Top of TEXT PASSAGE

Original post made on Nov 4, 2016

Low-income seniors will soon have a new place to live in Menlo Park.

Read the full story here Web Link posted Friday, November 4, 2016, 10:34 AM

Comments (5)

Posted by Dana Hendrickson
a resident of Menlo Park: Central Menlo Park
on Nov 4, 2016 at 5:26 pm

This is great news. Thank you MidPen Housing Corp! Do you have any other housing opportunities planned in Menlo Park?


Posted by Stats
a resident of Menlo Park: South of Seminary/Vintage Oaks
on Nov 6, 2016 at 11:40 am

@Dana,
I believe that Facebook has an agreement with MidPen to build additional housing with the 6.5M Facebook committed to housing as part of the next stage of Bayshore development:

Web Link


Posted by Menlo gal
a resident of Menlo Park: Downtown
on Nov 7, 2016 at 6:18 am

Five people in a 2 bedroom apartment is a lot. Is that number correct? Whether that number is correct or not, senior low-income housing often brings their adult children and grandchildren whatever the restrictions. A neighbor of my sister's rented out their house as low-income senior housing, but the property is heavily used by adults of working age. During the warmer weather,adult males of working age would be drinking on the lawn at 11:00a.m. on a weekday. The property gets rented as low-income because of the one senior, but you get their adult children and their adult children friends, who don't work. Thanks for the property devaluation neighbor. Senior housing restrictions should be tighter about who and how many adults and children under 18 can be living in a complex. These restrictions should also be enforced.

Bottom of TEXT PASSAGE

**REQUIRED WORK:** Retype the part of the Menlo Park housing comment thread between "Original post made" and "Comments (5)", inclusive. The data after this point comes from an unrelated source.

Top of DATA SUPPLIED

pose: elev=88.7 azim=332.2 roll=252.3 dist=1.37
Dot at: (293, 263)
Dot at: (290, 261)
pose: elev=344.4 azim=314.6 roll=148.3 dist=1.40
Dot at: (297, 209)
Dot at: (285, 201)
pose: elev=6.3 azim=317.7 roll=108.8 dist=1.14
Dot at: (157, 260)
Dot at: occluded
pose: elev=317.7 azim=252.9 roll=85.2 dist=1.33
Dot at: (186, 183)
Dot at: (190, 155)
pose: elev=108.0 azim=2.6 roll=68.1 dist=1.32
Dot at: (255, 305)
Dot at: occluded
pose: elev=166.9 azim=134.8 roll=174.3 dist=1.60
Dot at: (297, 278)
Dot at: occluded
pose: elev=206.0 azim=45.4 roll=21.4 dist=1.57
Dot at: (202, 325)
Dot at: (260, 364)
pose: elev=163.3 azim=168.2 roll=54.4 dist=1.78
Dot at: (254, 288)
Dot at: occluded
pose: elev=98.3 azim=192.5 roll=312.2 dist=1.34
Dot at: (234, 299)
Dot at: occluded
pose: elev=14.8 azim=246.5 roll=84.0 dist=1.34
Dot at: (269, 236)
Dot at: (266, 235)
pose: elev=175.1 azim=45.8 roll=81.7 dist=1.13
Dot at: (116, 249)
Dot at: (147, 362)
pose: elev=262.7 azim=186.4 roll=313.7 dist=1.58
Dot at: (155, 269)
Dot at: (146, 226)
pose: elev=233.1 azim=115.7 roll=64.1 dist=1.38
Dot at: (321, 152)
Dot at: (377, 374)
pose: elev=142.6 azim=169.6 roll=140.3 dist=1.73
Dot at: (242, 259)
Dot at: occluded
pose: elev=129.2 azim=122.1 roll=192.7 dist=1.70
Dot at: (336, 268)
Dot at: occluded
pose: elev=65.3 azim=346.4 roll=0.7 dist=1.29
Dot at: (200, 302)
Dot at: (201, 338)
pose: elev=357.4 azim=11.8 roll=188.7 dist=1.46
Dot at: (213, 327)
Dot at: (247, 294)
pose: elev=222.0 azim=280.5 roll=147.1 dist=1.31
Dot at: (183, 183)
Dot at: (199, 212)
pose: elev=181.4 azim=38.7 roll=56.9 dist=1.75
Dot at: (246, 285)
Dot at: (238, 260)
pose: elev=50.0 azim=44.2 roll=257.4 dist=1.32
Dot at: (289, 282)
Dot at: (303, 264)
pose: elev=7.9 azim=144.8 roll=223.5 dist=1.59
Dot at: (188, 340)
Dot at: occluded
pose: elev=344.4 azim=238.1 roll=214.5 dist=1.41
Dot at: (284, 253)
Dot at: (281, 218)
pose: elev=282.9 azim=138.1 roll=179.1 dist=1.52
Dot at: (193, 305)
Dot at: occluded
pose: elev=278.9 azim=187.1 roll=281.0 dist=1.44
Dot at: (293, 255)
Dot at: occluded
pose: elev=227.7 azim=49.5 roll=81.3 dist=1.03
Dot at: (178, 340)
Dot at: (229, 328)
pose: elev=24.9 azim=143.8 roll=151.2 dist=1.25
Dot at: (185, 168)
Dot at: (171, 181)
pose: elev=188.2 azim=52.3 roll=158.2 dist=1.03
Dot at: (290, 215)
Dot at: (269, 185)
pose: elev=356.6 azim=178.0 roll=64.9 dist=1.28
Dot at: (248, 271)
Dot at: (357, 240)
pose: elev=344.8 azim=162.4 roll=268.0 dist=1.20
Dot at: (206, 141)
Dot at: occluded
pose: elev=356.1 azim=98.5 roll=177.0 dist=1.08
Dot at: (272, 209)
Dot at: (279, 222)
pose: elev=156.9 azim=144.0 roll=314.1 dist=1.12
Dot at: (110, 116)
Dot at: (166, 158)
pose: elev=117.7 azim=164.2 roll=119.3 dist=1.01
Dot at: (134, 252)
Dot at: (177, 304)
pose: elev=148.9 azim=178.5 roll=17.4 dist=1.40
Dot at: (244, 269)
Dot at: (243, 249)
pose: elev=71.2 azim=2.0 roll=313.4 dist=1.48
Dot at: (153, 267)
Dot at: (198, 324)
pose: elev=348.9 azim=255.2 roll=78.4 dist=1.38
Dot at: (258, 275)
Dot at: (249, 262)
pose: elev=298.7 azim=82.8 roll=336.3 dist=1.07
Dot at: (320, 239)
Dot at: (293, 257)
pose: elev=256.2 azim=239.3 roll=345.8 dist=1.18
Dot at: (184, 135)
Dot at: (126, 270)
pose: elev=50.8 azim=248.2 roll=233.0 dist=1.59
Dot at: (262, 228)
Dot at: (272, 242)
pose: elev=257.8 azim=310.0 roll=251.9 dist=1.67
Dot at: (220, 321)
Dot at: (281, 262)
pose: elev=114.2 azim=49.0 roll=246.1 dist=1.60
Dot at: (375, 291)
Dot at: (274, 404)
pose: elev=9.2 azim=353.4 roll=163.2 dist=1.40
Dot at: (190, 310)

Bottom of DATA SUPPLIED

**ANSWER FOR THIS EXERCISE:**
Original post made on Nov 4, 2016

Low-income seniors will soon have a new place to live in Menlo Park.

Read the full story here Web Link posted Friday, November 4, 2016, 10:34 AM

Comments (5)